I haven’t made time to participate in an Accretionary Wedge for a long time, so when Ron Schott called for the "Most Memorable/Significant Geologic Event That You’ve Directly Experienced", I thought it was about time to come out and play this game again.
In his call he gives some examples of a few processes that take place in human observable time frames and at surface pressures and temperatures (e.g. earthquake, landslide, flood…) and he repeats the part of his challenge about our being able to directly observe and experience the process we write about.
However, the sorts of geologic processes which most fascinate me are not those which create sediment at the surface of the earth, nor yet processes which produce fine-grained igneous rocks. To my eyes the most significant geologic processes are those which are responsible for creating the pretty rocks that drew me into geology in the first place—the ones with beautiful large crystals. Metamorphic processes, and also igneous processes when they take place deeply enough to permit significant crystal growth, are my favourite of all of the many geologic processes. However, the pressures and temperatures which are responsible for making particularly pretty rocks are well in excess of what our frail bodies can tolerate, which means that the process isn’t something I can ever "directly experience".
Or is it? How can we ever know what is happening within a subduction zone?
This question was not only of interest to me, but also to the international research team I joined when I began my last post-doc position. While none of us could go down the subduction zone ourselves to find out what was happening there, we were able to bring a tiny bit of the subduction zone setting into our lab.

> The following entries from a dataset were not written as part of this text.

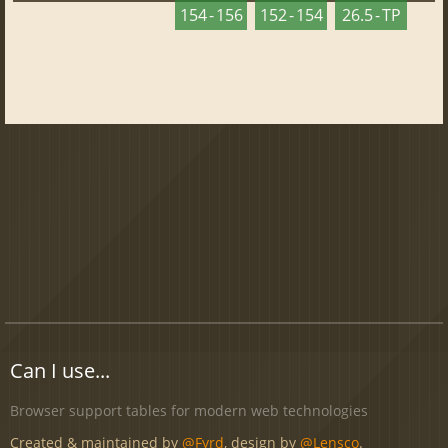
154 - 156
152 - 154
26.5 - TP
Can I use...
Browser support tables for modern web technologies
Created & maintained by
@Fyrd
, design by
@Lensco
.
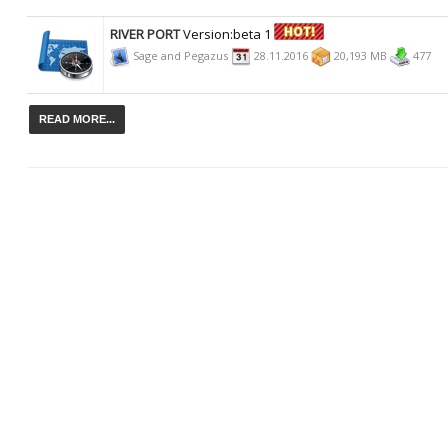
RIVER PORT
Version:beta 1
Sage and Pegazus
28.11.2016
20,193 MB
477
READ MORE...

Using a piston cylinder apparatus I regularly performed experiments which match the sorts of pressures and temperatures one would find if one could enter a subduction zone. While real rocks can spend millions of years working their way down a subduction zone and then back up again, I only held my samples at high pressure and temperature for two to four weeks at a time. As a result the crystals I grew from my powdered starting material did not achieve the large, stunningly pretty, sizes one can find in metamorphic rocks, but they did grow up to 100 µm in length (remember that there are 1000 microns in every millimetre), and many were lovely to look upon in the BSE images.
Having had the opportunity to perform such experiments I confirmed for myself that yes, pressure and temperature do matter to the minerals in a rock. If one takes the exact same starting material and "cooks" it at different settings one will get a different assemblage of minerals for each combination tried.
The below images show some of the results for one of the compositions I tested, at three different pressures (2.65, 2.8, and 3.0 GPa), and three different temperatures (600, 625, and 650° C). As you can see, the sets of phases present are very different for each experiment. Even the phases which are present in all experiments are present in different abundances when the pressure, temperature, or both are changed.
The few photos I have shared with you today are just a glimpse some of the experiments I have done. All of them together have transported my imagination to the depths of a subduction zone, and brought the merest hint of a subduction into my lab. This is "directly experienced"enough for me.
List of abbreviations:
grt = garnet
mu = muscovite (or other white mica)
qtz = quartz or coesite*
ctd = chloritoid
anth = anthophyllite
tlc = talc
*In all cases the SiO2 phase is labelled "qtz", even when it is at pressure high enough for that phase to probably be coesite—the microprobe does not differ between those two phases, and I did not check it with another technique (such as Raman) because the difference between quartz and coesite wasn’t relevant to my work, which was focused on questions related to the stability fields of talc, biotite, and garnet.